• Work to be completed: Go over the material below and report every line that contains the word "Günün".

■ ■ ■ ■ ■ ■ ■

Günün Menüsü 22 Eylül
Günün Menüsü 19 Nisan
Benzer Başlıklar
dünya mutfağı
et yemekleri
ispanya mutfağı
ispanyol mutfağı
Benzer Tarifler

■ ■ ■ ■ ■ ■ ■

• Finished task:
Günün Menüsü 22 Eylül
Günün Menüsü 19 Nisan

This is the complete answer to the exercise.